Winning Skeptics Over to Quality Initiatives

When Beth Israel Deaconess Medical Center in Boston set the audacious goal of eliminating preventable harm in October 2007, there were many skeptics who thought the hospital would bend the definition of preventability to excuse low performance. However, this goal actually encouraged BIDMC providers to establish a rigorous definition of preventability, calling harm preventable only when an interdisciplinary team could think of no feasible change to care processes that would have prevented the occurrence. Kenneth Sands, MD MPH, senior vice president of health care quality at BIDMC, explains how the hospital won over the skeptics and began a journey to a preventable harm-free organization.

The naysayers
"When we began, some skeptics that said, 'Well, you're talking about preventable harm as opposed to harm; that means you are going to use that language as an excuse to decide that something is not preventable, and therefore you aren't going to take ownership of that problem,'" Dr. Sands says. However, "adopting the concept of looking at the preventability of harm in the hospital challenged us to always be looking at whether we are doing everything to make sure that harm is preventable. If we [aren't], then we take responsibility for it."
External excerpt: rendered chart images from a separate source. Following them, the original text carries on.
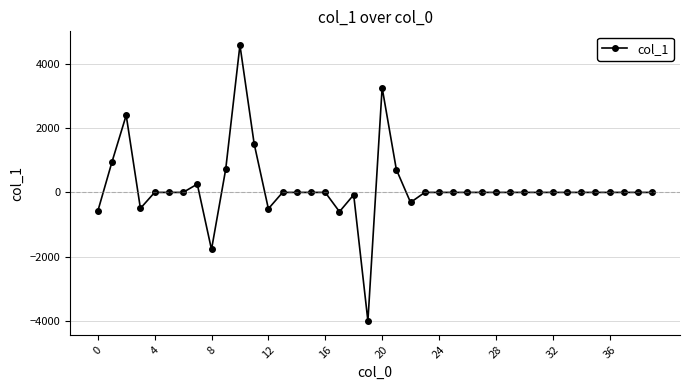

What is the maximum value shown in the chart?

4576.5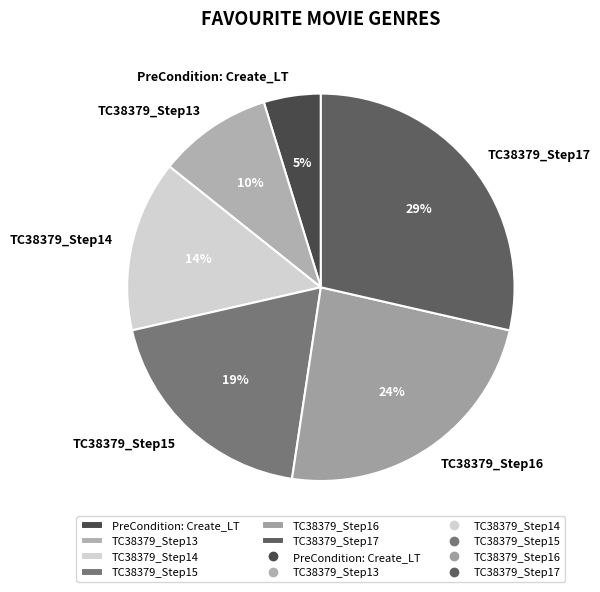

Between TC38379_Step16 and TC38379_Step17, which is larger?

TC38379_Step17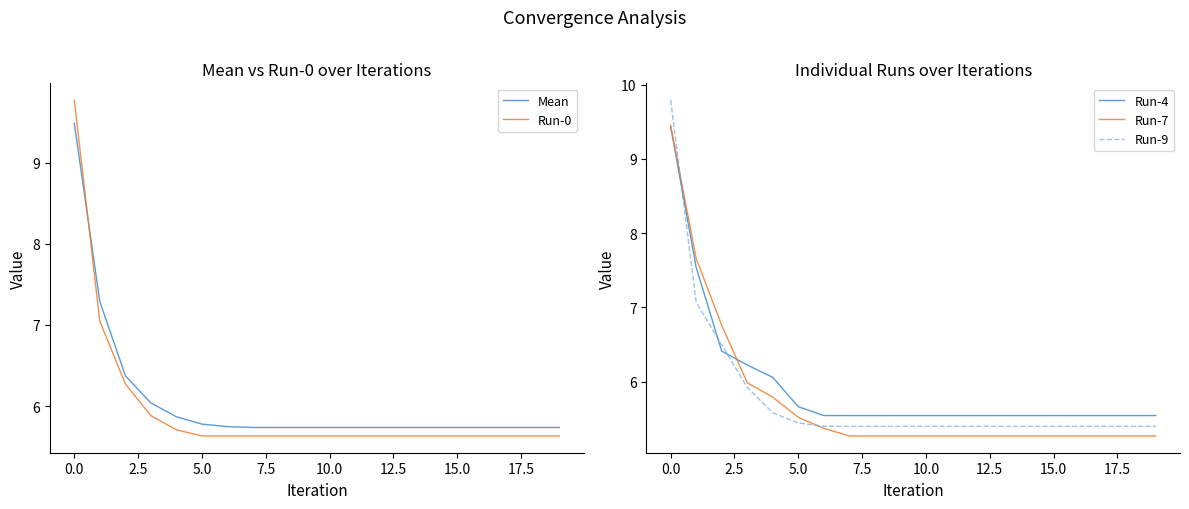

Which has a higher value, 15 or 14?

15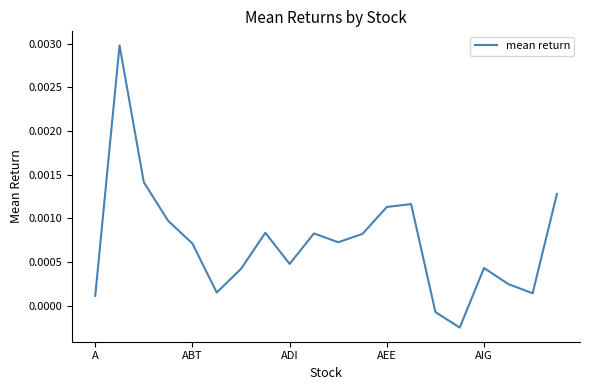

Is this an area chart (filled region under the line)?

No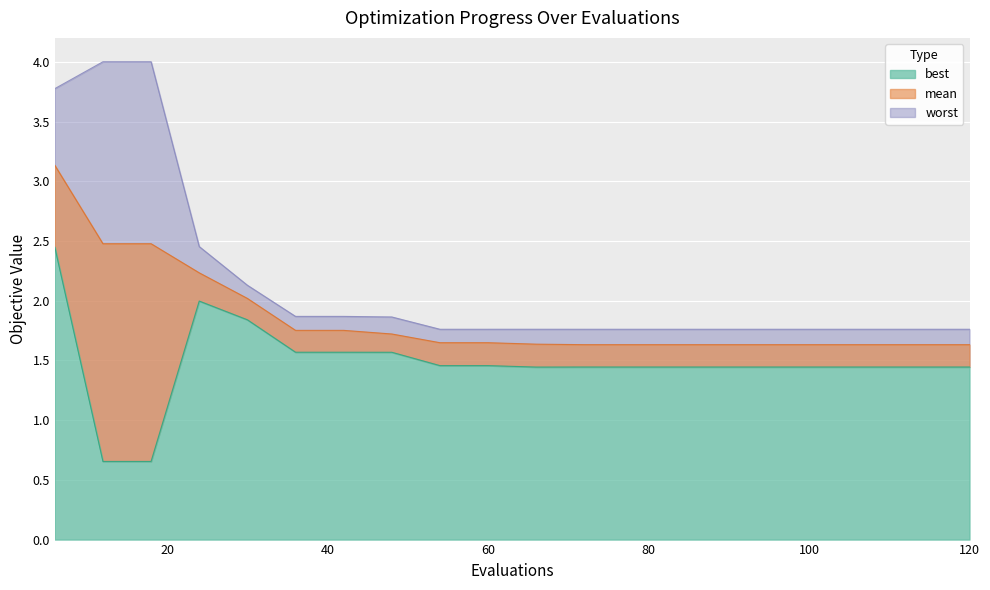

At how many categories does at least one series exceed 1?

20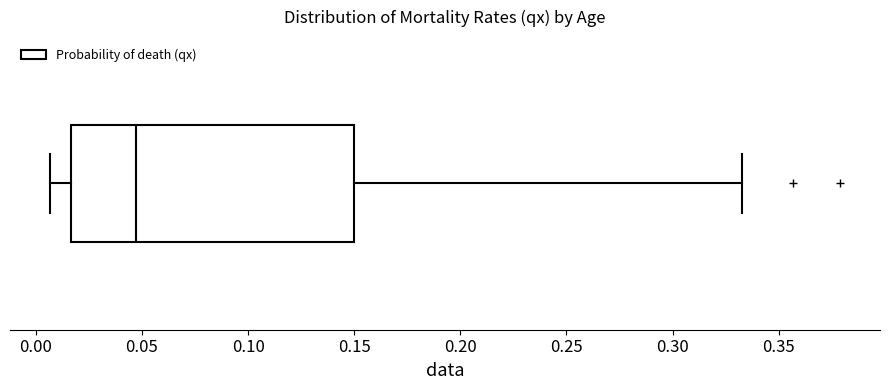

Where does the right whisker of the box end on the x-axis? The values are not printed on the chart, so give them approximately, as read against the axis.

0.335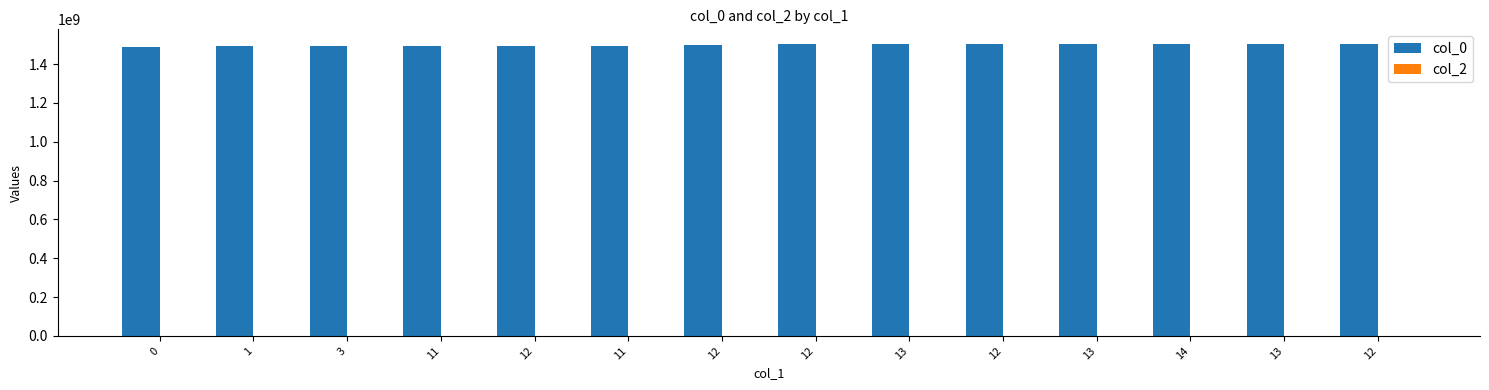

True or false: col_0 has a value of 1491429698 at 11.

True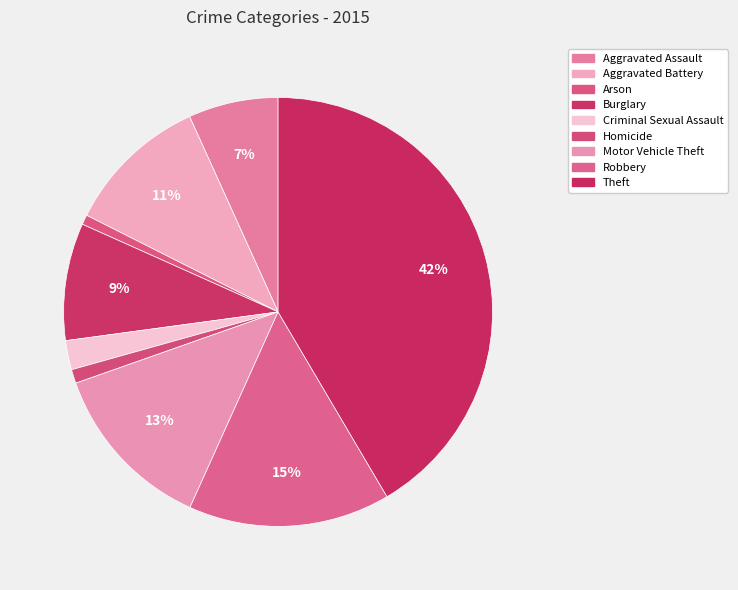

Rank the categories by value from highest to lowest.

Theft, Robbery, Motor Vehicle Theft, Aggravated Battery, Burglary, Aggravated Assault, Criminal Sexual Assault, Homicide, Arson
While some criticized the hospital for the perceived ambiguity of the definition of preventability, others criticized the goal for being too lofty. "Some people felt it was not helpful to choose an aspirational goal like that, that it was sort of defeating and deflating to declare something so ambitious," Dr. Sands says. "We had to stress that we were striving for perfection, and that we had a lot of confidence that even if we didn't reach our goal, we would certainly be better for pursuing [it]."

The art of persuasion
Gaining the support of some of the skeptics was one of the biggest challenges in beginning work on eliminating preventable harm, according to Dr. Sands. To overcome this challenge, BIDMC used several strategies, beginning with leadership. The goal to reach zero preventable harm events in the hospital originally came from the board of directors, who returned from a retreat wanting to make patients safety and quality a strategic priority. The hospital's executive team and several clinical chiefs also strongly supported the goal. Top leaders' emphasis of the importance of aiming for a seemingly impossible outcome helped gain buy-in from others in the organization

Another way BIDMC broke through the critics was the commitment to transparency through constant, clear communication about the organization's progress on its goal. "[We said,] 'We're going to tell you exactly what we're finding and how we're defining things,'" Dr. Sands says. For example, the hospital provides quarterly data reports first to the board of directors, but then to all departments.

In addition, the hospital encourages input from everyone in the organization, partly through the creation of interdisciplinary teams that are tasked with combating different kinds of preventable harm. The hospital also involved providers and employees by seeking ideas and feedback on the definition of preventability BIDMC established. "I think the leadership commitment at the top of the organization; the broad communication and transparency; and the creation of opportunities for participation is what allowed us to overcome any skepticism," Dr. Sands says.